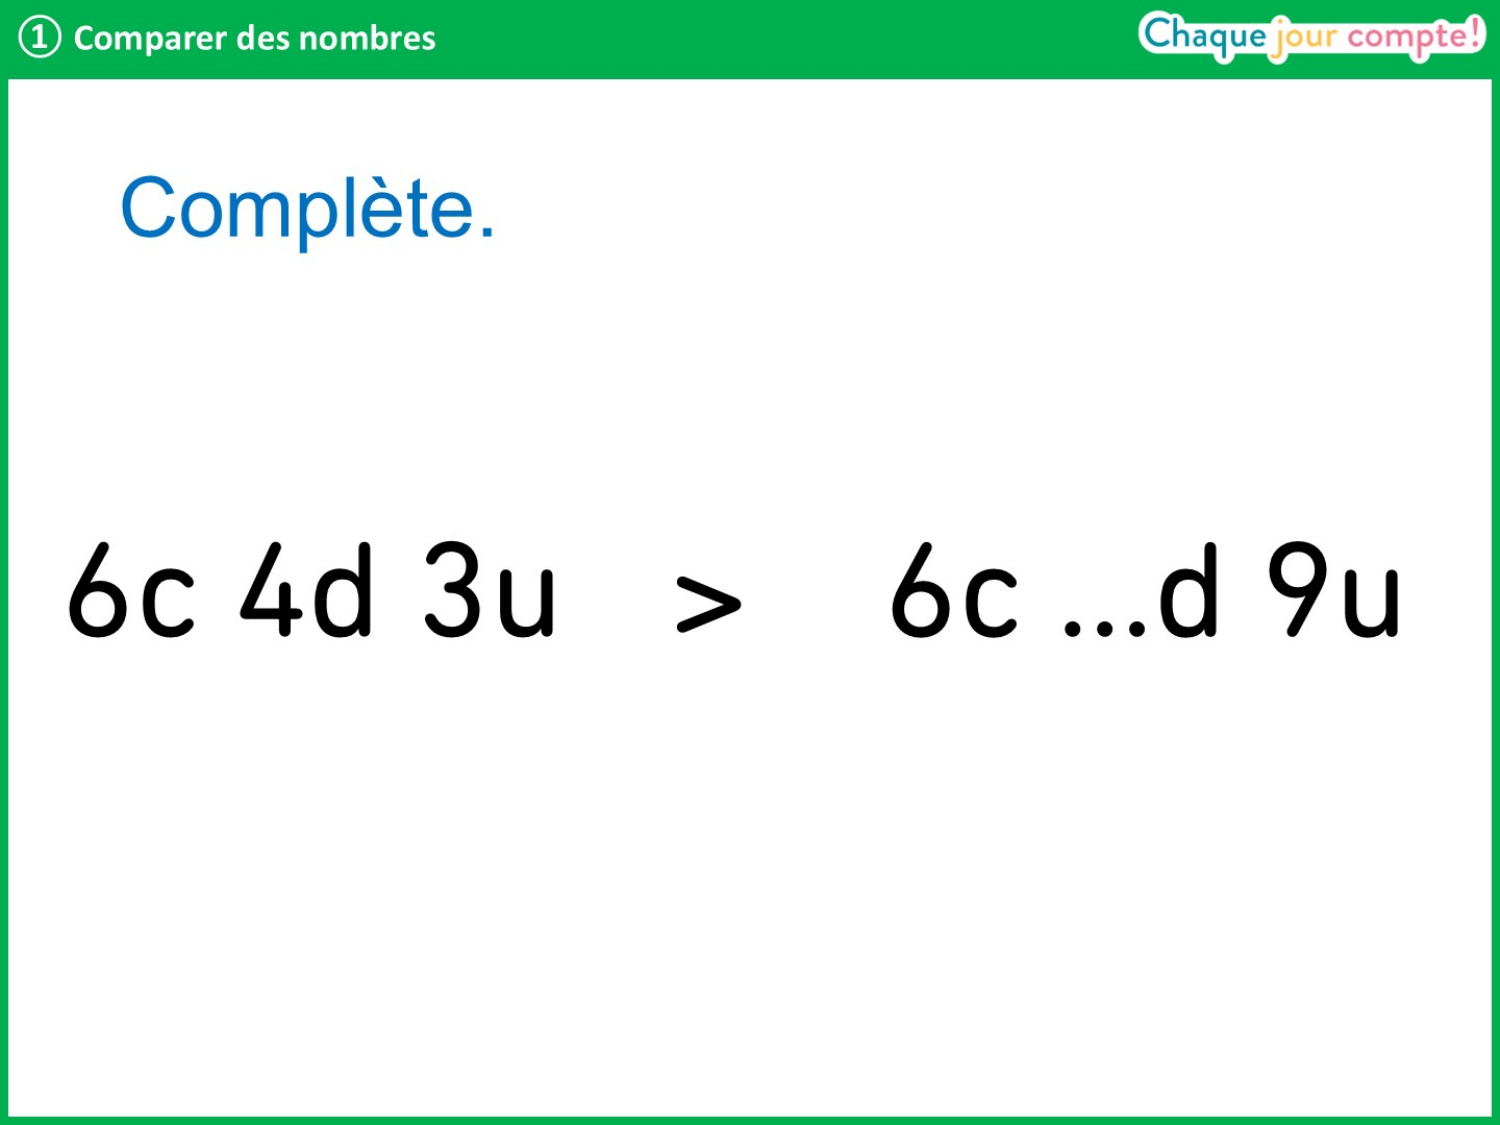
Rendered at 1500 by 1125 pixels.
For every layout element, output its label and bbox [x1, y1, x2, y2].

list [0, 0, 1500, 1125]
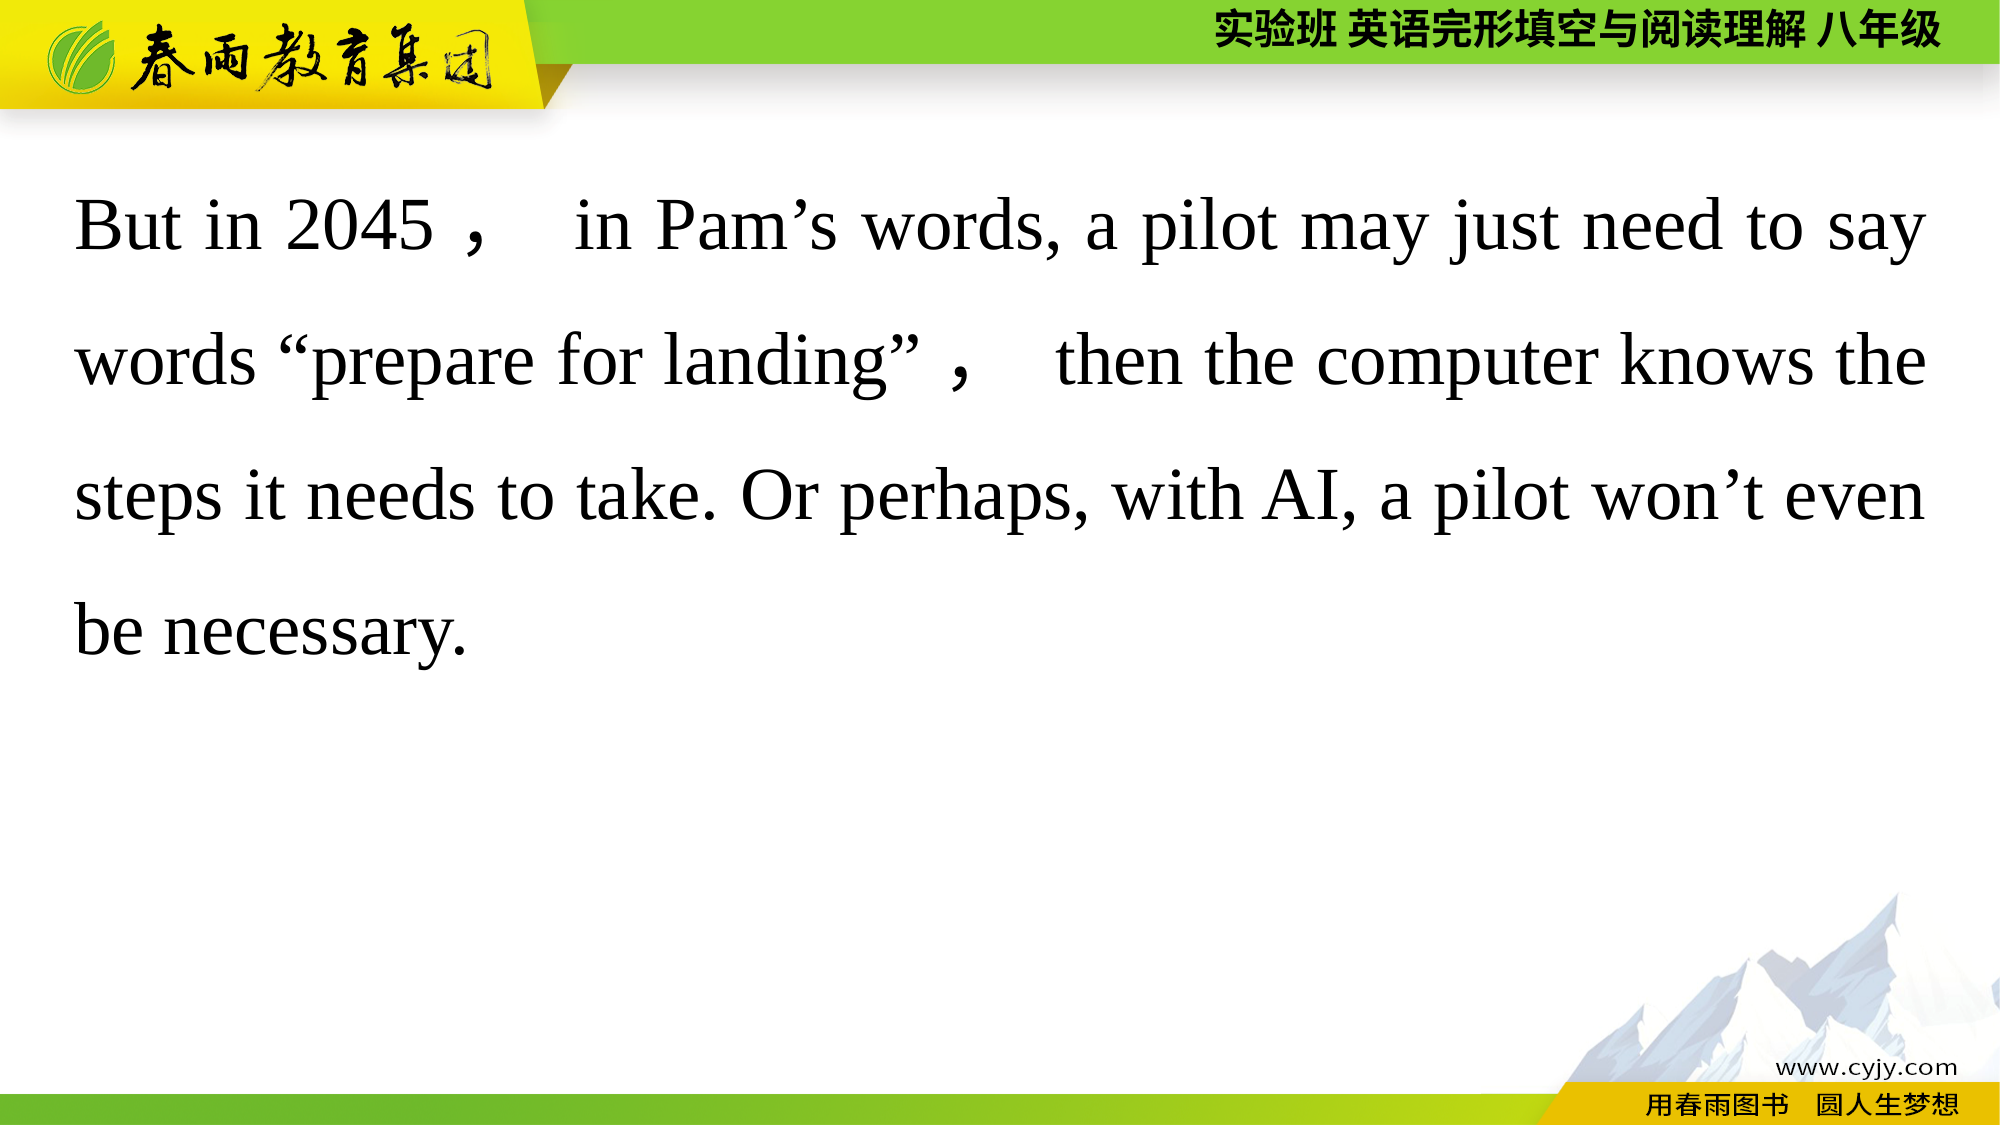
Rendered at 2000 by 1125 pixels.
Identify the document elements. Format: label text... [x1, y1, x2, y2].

INSTRUCTIONS FOR THE TASK: Restate, word for word, each line from the line containing "For every layout" through the end of the entries above; the pictures are not part of the copy.

ANSWER FOR THIS EXERCISE:
For every layout element, output its label and bbox [x1, y1, x2, y2].

list [0, 0, 1500, 1125]
Rendered at 2000 by 1125 pixels.
Identify the document elements. Format: label text... [x1, y1, x2, y2].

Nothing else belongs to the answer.